Kâfirlerin devlet başkanlarına kral denir. Vaktiyle Fransa kralı, İngiliz kralı, Bulgar kralları böyle idi. Bir islâm melikine, müslimânların halîfe diyerek, saydıkları ve sevdikleri mubârek bir zâta kral demek, o melikin ve onun milletinin hepsinin kâfir olduklarını söylemek demekdir. Resûlullah “sallallahü aleyhi ve sellem” efendimiz, hazret-i Mu’âviyeye (Melik)diyor. Milyarlarca müslimân da, melik ve halîfe diyor. Hadîs-i şerîflerde medh ve düâ buyurulan ve afv olundukları ve Cennete gidecekleri âyet-i kerîmelerle müjdelenmiş olanlardan biri bulunan hazret-i Mu’âviye gibi bir islâm mücâhidine, bu şanlı ve şerefli sahâbîye zâlim damgasını basacak bir kimse meydâna çıkmamışdı. İslâm mücâhidlerini, hadîs-i şerîfle övülen, hayrlı zemânın arslanlarını, Avrupadaki zâlim ve kâfir derebeylerine benzetmek, islâmiyyetin şahdamarına hançer saplamak demekdir. (Kıyâmet günü azâb melekleri, kâfirlerden önce, ilmi fâideli olmıyan din adamlarına azâb yapacaklardır) ve(Kıyâmetde azâbların en şiddetlisi, ilmi fâidesiz olan din adamına olacakdır) hadîs-i şerîfleri meşhûrdur. Bu hadîs-i şerîfler, gençleri uyandırıyor. Sahte din dergilerinin, din âlimi olarak tanıtdıkları kişilerin, Cehennemde şiddetli azâb görecek birer mücrim, birer îmân hırsızı olduklarını bildiriyor.

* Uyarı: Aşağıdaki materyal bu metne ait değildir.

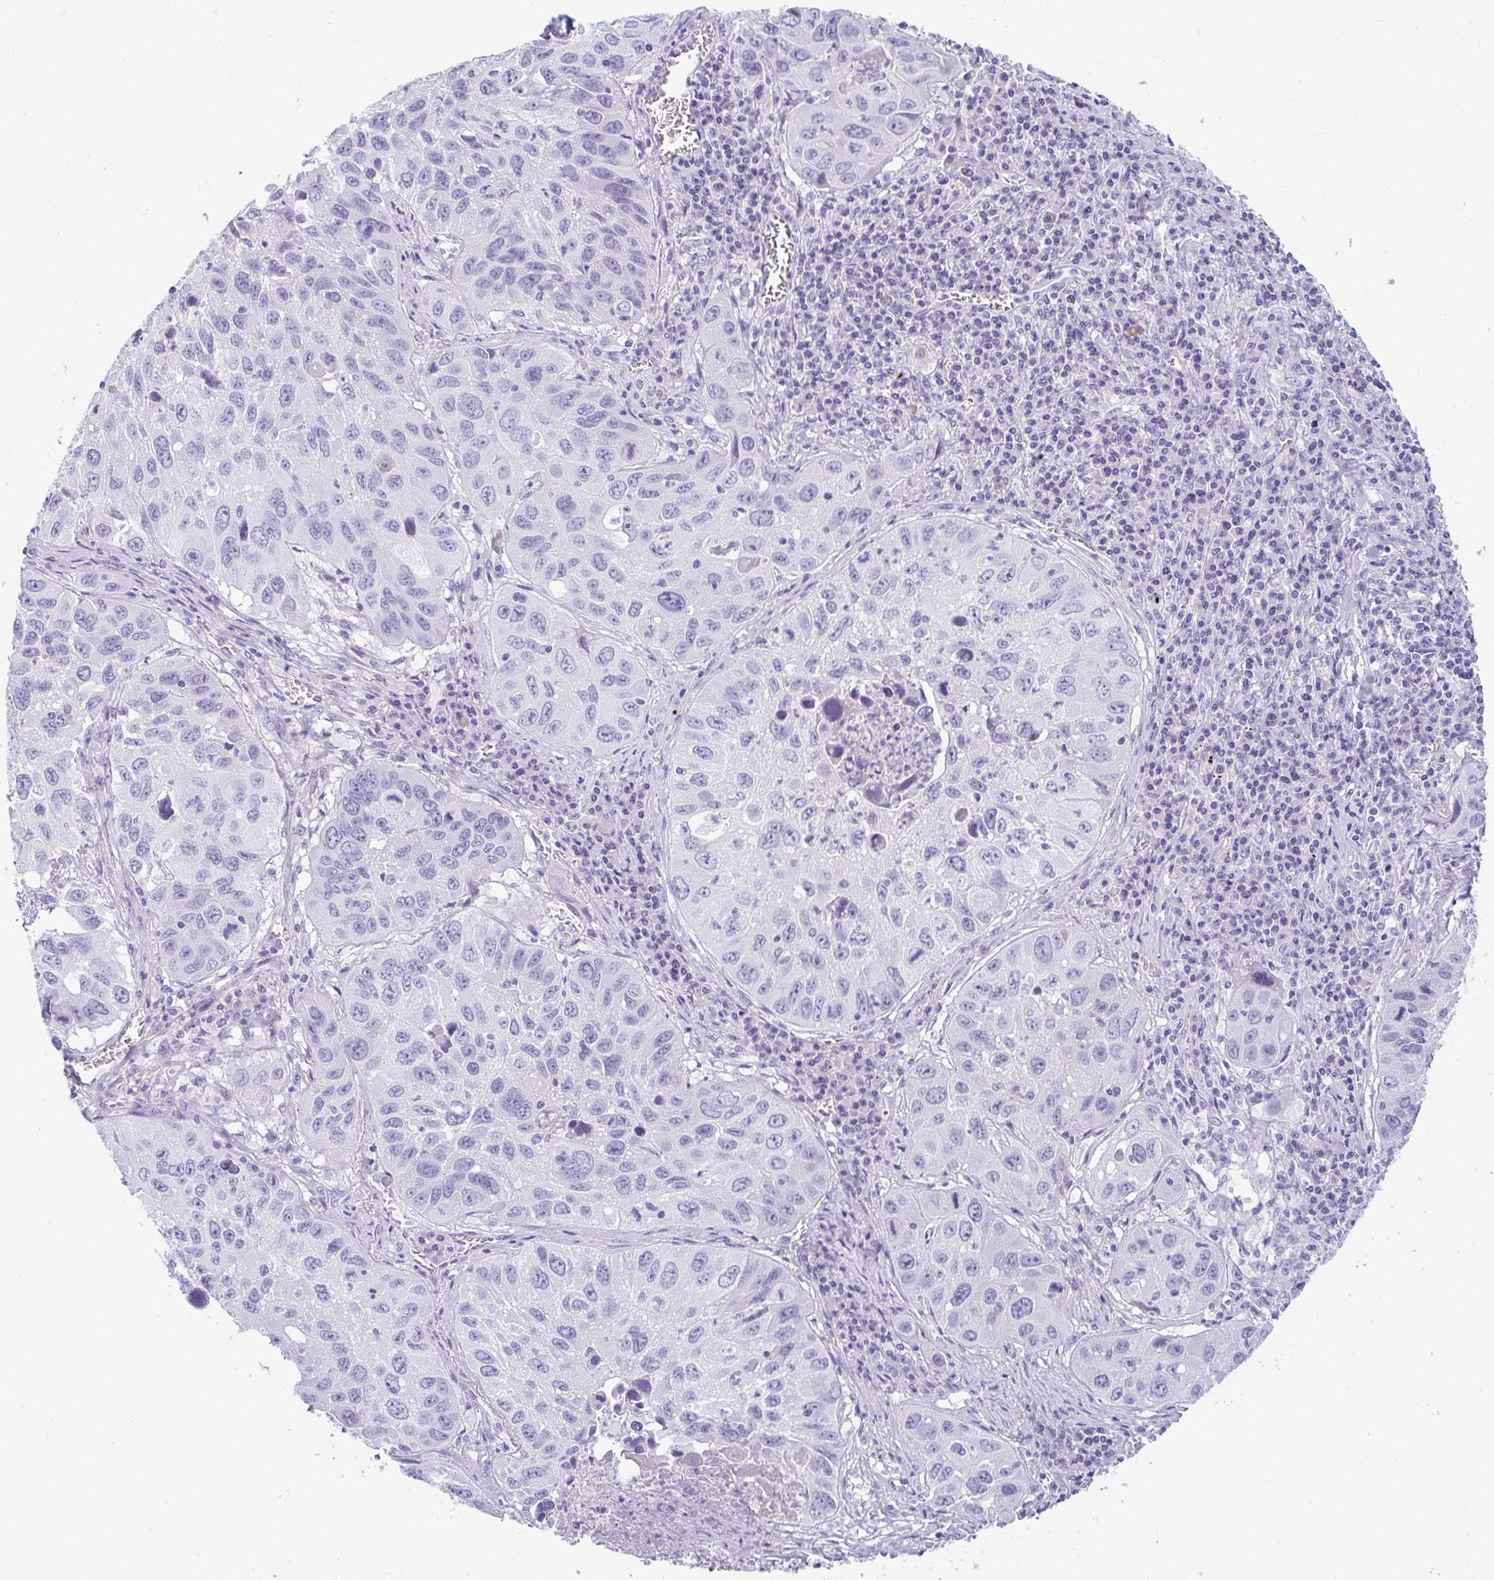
{"staining": {"intensity": "negative", "quantity": "none", "location": "none"}, "tissue": "lung cancer", "cell_type": "Tumor cells", "image_type": "cancer", "snomed": [{"axis": "morphology", "description": "Squamous cell carcinoma, NOS"}, {"axis": "topography", "description": "Lung"}], "caption": "Tumor cells show no significant protein positivity in lung cancer.", "gene": "TTC30B", "patient": {"sex": "female", "age": 61}}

Yukarıdaki yazı, birinci cihân harbindeki Lawrens câsûsunu hâtırlatıyor. İyi arabî bilen, sarıklı, sakallı, cübbeli bu İngiliz kâfiri, islâm âlimi görünerek, Ehl-i sünnetin büyüklerini kötülemişdi. Eshâb-ı kirâma, islâm halîfelerine ve Osmânlı Türklerine leke sürerek, yüzbinlerle müslimânı yoldan çıkarmışdı. Böylece, islâmiyyeti değişdirmeğe, bozmağa uğraşanların Türklerden ayrılarak, bir devlet kurmalarını sağlamışdı. Vehhâbî kitâbları, hâlis müslimânlara müşrik diyor. Bize, ya’nî Ehl-i sünnete kâfir damgasını basıyorlar.